Over at the
Austrian Economists blog Peter Boettke has a
posting on Paul Samuelson. With regard to Samuelson two most famous books,
Economics and
Foundations of Economic Analysis, Boettke writes,
His Economics became the leading textbook for college freshman, and his Foundations became the leading text for first-year graduate students in economics.
When you scratch the surface of Economics you find Keynesianism at each turn of the page, when you scratch the surface of Foundations you find economics as social physics at each turn of the page. That Keynesian policies are best served by social physics was Samuelson's true legacy for the economic imagination of multiple generations of economics, policy commentators, and policy makers. The discipline of economics was transformed from a tool for understanding and social criticism and an instrument for intellectual enlightenment, to a tool for social engineering and an instrument for progressive politics.

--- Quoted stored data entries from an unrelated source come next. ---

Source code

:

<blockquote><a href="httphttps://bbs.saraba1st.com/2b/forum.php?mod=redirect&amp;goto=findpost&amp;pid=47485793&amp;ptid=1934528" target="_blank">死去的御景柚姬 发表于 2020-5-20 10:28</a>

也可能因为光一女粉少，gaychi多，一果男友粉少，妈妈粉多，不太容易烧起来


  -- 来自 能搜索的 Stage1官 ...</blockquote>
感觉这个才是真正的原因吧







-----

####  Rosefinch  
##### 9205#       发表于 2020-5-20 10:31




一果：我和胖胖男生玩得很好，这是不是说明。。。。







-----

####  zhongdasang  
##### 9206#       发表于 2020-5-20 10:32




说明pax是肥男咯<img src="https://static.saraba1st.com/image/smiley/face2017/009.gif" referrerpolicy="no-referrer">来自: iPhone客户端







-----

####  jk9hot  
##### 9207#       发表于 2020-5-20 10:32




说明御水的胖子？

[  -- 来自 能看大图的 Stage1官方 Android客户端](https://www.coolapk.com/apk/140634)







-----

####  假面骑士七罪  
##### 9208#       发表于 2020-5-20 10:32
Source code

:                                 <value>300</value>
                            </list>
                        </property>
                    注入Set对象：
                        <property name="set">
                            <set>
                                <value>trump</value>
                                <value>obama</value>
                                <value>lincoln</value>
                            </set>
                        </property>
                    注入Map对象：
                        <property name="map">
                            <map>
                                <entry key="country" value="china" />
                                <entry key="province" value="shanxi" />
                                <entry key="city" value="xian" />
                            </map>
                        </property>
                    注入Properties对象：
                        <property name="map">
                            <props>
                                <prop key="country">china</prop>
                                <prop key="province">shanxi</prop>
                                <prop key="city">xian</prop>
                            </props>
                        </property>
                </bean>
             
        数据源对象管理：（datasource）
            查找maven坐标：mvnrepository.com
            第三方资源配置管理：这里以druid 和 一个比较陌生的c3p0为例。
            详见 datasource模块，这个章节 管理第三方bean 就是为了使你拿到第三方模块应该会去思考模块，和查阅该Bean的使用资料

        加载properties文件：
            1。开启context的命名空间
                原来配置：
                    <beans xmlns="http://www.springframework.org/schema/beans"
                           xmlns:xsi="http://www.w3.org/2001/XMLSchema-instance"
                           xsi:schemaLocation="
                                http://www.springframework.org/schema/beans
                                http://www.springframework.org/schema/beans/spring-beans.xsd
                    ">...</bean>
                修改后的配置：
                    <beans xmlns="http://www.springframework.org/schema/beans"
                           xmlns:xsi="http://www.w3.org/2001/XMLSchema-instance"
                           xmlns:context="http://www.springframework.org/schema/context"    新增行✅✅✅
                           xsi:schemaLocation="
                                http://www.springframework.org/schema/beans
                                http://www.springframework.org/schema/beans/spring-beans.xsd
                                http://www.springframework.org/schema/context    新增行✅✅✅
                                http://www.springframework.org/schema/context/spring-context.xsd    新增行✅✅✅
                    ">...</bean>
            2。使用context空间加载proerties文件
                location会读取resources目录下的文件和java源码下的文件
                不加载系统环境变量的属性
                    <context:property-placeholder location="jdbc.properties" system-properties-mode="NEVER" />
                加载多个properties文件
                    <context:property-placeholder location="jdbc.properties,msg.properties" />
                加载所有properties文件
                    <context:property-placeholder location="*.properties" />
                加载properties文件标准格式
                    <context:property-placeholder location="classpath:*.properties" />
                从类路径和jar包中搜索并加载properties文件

More importantly Boettke argues that Samuelson helped push economics down the wrong road,
John Hicks once wrote that the story of economics in the 1930s was the battle between Hayek and Keynes. I think Hicks is right, and that this battle continues to this day as witnessed in our current policy debates. But I think there is a deeper debate that goes at the very project of economics as a scientific discipline. And that battle is the one between Samuelson and Mises, and the fateful choice was the late 1940s. Rather than following Mises's Human Action, the economics profession went the path of Samuelson's Foundations. Formalism was intereprted as synonymous with logical rigor, and in the subsequent decade positivistic testing was interpreting as synonymous with empirical analysis. By the 1960s, formalism and positivism transformed the science of economics so that the Misesian understanding of "theory" and "history" was actually completely dismissed as a relic of a pre-scientific age.
Since then a large part of the great efforts by economists have been directed at recapturing insights that Mises-Hayek possessed already by mid-century --- whether we are talking about cognitive limits of man, the role of property rights (and legal and political institutions in general and behavior related to them), and the microfoundations of all macroeconomic phenomena. New institutional Economics, New Classical Economics, New Economic History, Experimental and Behavioral Economics, etc. all deviate in significant ways from the scientific and policy project that Samuelson initiated in the late 1940s and which dominated economic thinking from that time until the 1980s. The Samuelsonian project had to be pecked away at for progress in economic understanding to take place. Yet the 'scientific' allure of the project still remains --- unfortunately even among many of those who pecked away at the Samuelsonian project. The pretense of knowledge (see Hayek's Nobel) and the claim to the mantle of science (see Rothbard's paper of that title) have a much stronger grip on the minds of economists and intellectuals than what might be reasonably expected in the wake of repeated failures.
I'm not sure how much the positivistic testing route was really due to Samuelson, Friedman may have more to answer for there. But Samuelson did have a great effect, or good or bad, on the approach that economists take to doing theory.